Records to use START

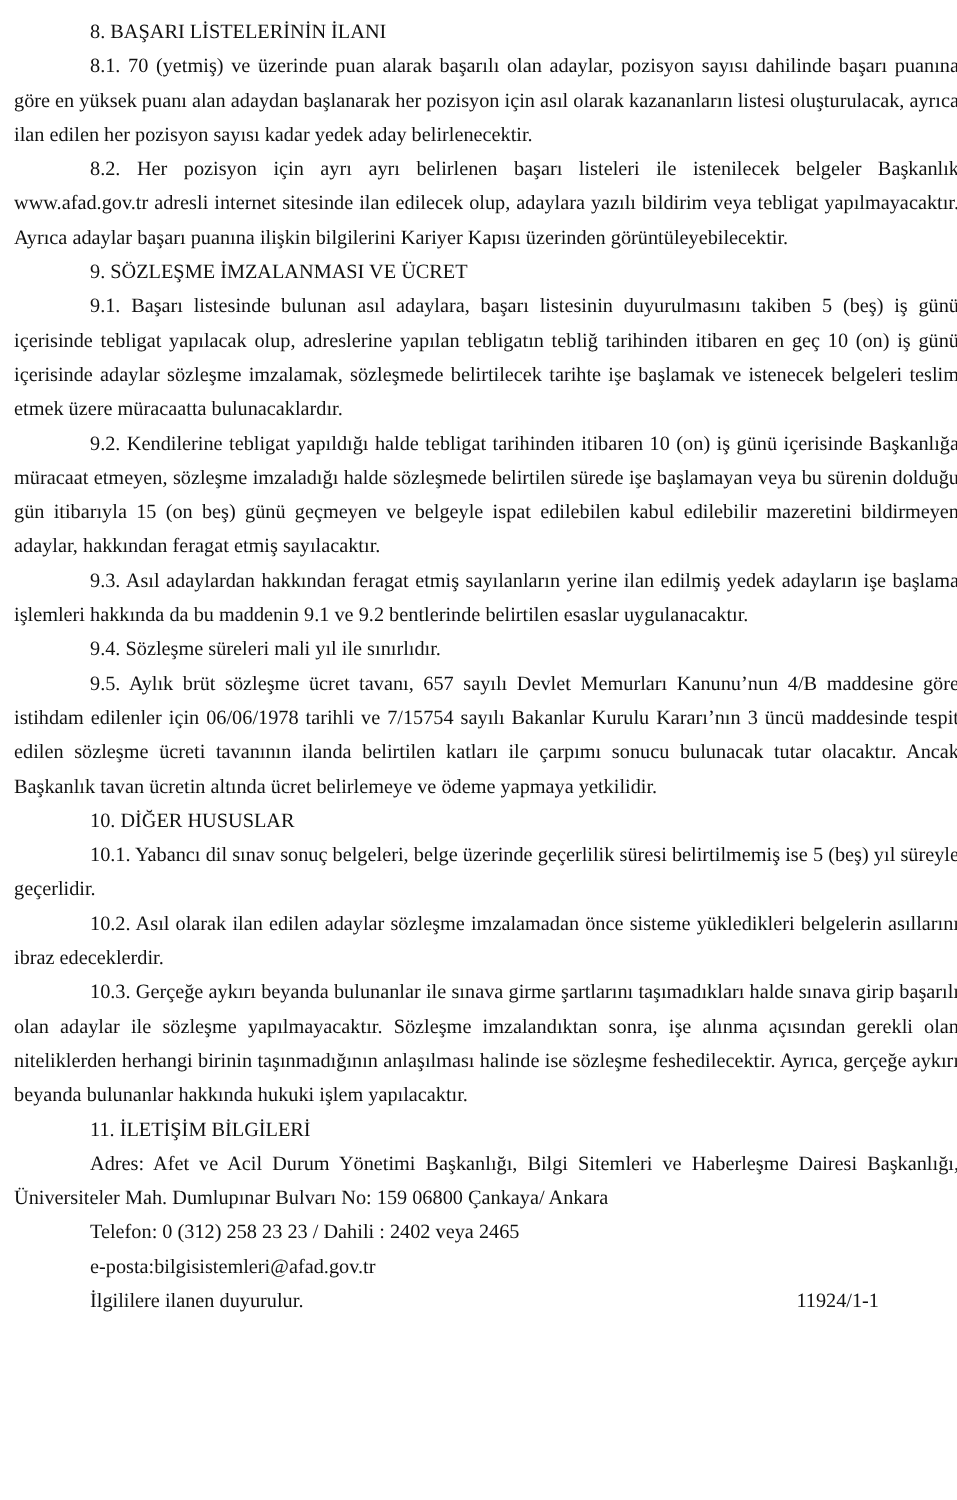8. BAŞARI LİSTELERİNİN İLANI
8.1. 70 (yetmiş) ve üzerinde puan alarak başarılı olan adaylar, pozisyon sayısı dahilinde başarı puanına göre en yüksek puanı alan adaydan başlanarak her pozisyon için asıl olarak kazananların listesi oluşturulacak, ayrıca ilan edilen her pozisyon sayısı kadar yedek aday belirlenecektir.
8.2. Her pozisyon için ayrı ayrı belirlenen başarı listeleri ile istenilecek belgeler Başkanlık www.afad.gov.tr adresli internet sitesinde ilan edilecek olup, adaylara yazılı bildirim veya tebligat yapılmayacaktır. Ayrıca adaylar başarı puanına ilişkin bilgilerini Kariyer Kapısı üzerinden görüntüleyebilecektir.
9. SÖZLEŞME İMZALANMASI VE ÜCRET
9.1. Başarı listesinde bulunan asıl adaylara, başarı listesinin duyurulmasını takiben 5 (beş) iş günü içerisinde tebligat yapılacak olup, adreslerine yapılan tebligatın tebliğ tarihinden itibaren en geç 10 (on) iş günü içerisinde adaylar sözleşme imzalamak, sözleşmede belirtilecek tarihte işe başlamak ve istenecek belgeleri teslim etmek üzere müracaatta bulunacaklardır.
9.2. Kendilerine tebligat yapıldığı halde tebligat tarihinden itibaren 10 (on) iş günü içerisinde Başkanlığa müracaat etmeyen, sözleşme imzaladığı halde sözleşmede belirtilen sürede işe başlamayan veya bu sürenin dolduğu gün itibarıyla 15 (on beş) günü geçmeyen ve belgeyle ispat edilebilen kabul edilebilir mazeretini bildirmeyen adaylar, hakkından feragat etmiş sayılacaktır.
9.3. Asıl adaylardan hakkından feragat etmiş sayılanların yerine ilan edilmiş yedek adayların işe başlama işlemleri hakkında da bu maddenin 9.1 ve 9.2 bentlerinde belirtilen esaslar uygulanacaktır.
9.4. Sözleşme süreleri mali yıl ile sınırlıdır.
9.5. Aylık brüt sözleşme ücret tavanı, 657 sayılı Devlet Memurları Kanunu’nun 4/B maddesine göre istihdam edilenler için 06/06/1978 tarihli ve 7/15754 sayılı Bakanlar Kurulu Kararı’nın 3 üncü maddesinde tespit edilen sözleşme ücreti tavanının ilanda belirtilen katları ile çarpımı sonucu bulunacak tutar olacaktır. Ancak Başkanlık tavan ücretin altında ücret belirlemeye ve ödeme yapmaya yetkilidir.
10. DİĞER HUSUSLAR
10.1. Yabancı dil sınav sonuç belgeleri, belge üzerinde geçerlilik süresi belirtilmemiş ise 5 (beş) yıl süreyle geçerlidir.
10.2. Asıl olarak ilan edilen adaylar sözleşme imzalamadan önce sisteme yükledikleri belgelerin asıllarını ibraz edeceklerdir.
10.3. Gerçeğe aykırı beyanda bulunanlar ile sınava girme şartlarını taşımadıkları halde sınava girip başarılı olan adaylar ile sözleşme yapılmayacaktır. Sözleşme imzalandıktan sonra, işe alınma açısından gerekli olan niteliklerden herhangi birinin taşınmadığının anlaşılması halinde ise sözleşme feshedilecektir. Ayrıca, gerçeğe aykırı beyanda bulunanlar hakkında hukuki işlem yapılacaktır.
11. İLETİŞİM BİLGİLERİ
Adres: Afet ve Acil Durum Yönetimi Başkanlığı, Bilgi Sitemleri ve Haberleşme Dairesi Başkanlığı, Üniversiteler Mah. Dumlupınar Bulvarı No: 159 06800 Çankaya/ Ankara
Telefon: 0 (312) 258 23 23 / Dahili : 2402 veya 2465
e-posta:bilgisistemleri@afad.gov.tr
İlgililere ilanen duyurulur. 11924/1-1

Records to use END
Records to use START

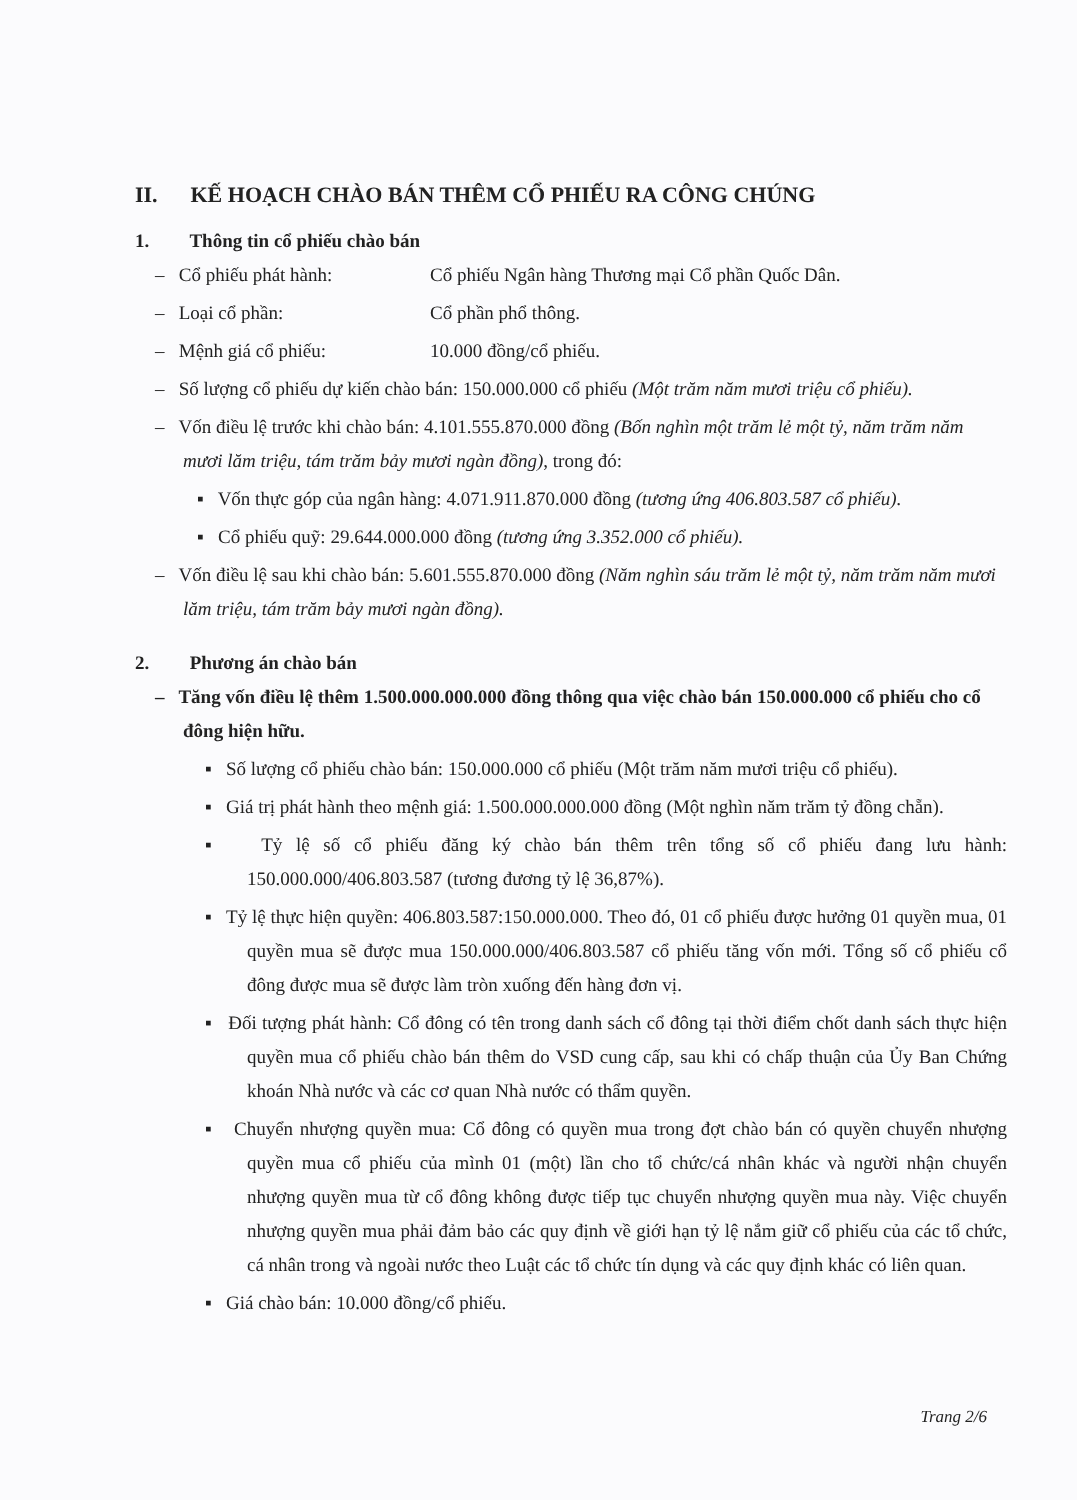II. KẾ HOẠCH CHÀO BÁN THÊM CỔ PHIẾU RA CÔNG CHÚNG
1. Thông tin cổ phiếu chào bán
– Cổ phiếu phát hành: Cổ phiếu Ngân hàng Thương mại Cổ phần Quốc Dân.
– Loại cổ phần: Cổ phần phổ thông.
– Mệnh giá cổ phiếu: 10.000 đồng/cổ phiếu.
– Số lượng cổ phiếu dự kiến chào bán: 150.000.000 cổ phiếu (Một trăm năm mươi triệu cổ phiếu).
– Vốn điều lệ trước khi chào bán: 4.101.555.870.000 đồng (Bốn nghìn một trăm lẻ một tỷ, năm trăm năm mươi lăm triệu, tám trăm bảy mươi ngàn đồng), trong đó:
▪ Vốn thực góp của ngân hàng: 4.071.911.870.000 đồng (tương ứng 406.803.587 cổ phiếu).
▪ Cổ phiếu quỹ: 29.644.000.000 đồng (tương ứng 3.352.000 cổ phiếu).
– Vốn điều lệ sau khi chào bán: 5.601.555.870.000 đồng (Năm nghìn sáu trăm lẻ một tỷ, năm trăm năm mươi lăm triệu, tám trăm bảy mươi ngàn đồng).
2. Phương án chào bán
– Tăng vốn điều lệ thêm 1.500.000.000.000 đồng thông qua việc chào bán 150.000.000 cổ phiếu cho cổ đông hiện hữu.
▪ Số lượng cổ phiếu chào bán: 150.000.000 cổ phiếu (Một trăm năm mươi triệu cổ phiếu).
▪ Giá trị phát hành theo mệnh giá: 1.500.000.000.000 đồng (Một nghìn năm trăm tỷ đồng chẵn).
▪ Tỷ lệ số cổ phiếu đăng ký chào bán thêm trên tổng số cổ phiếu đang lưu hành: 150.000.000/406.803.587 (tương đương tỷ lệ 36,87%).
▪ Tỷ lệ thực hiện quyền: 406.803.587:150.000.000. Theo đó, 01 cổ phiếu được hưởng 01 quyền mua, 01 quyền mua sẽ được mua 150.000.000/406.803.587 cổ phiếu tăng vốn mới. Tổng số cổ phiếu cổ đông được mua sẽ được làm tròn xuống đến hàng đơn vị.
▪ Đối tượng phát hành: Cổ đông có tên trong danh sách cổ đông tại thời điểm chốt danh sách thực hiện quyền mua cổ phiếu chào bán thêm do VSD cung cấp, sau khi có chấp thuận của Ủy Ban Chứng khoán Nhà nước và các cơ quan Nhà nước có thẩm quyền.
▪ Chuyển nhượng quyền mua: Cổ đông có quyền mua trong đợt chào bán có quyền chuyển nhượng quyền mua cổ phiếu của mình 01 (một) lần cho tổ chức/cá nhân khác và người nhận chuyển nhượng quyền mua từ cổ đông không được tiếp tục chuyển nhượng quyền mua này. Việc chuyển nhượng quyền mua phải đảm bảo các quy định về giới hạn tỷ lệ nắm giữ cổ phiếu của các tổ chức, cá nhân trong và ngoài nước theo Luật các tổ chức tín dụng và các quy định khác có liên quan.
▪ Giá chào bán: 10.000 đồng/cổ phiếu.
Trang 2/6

Records to use END

[What is expected] Beginning with the line above that contains "8. BAŞARI LİSTELERİNİN İLANI" and ending with the line that contains "9.1. Başarı listesinde", quote each line exactly, keeping out the pictures.

[Completed task]
8. BAŞARI LİSTELERİNİN İLANI
8.1. 70 (yetmiş) ve üzerinde puan alarak başarılı olan adaylar, pozisyon sayısı dahilinde başarı puanına göre en yüksek puanı alan adaydan başlanarak her pozisyon için asıl olarak kazananların listesi oluşturulacak, ayrıca ilan edilen her pozisyon sayısı kadar yedek aday belirlenecektir.
8.2. Her pozisyon için ayrı ayrı belirlenen başarı listeleri ile istenilecek belgeler Başkanlık www.afad.gov.tr adresli internet sitesinde ilan edilecek olup, adaylara yazılı bildirim veya tebligat yapılmayacaktır. Ayrıca adaylar başarı puanına ilişkin bilgilerini Kariyer Kapısı üzerinden görüntüleyebilecektir.
9. SÖZLEŞME İMZALANMASI VE ÜCRET
9.1. Başarı listesinde bulunan asıl adaylara, başarı listesinin duyurulmasını takiben 5 (beş) iş günü içerisinde tebligat yapılacak olup, adreslerine yapılan tebligatın tebliğ tarihinden itibaren en geç 10 (on) iş günü içerisinde adaylar sözleşme imzalamak, sözleşmede belirtilecek tarihte işe başlamak ve istenecek belgeleri teslim etmek üzere müracaatta bulunacaklardır.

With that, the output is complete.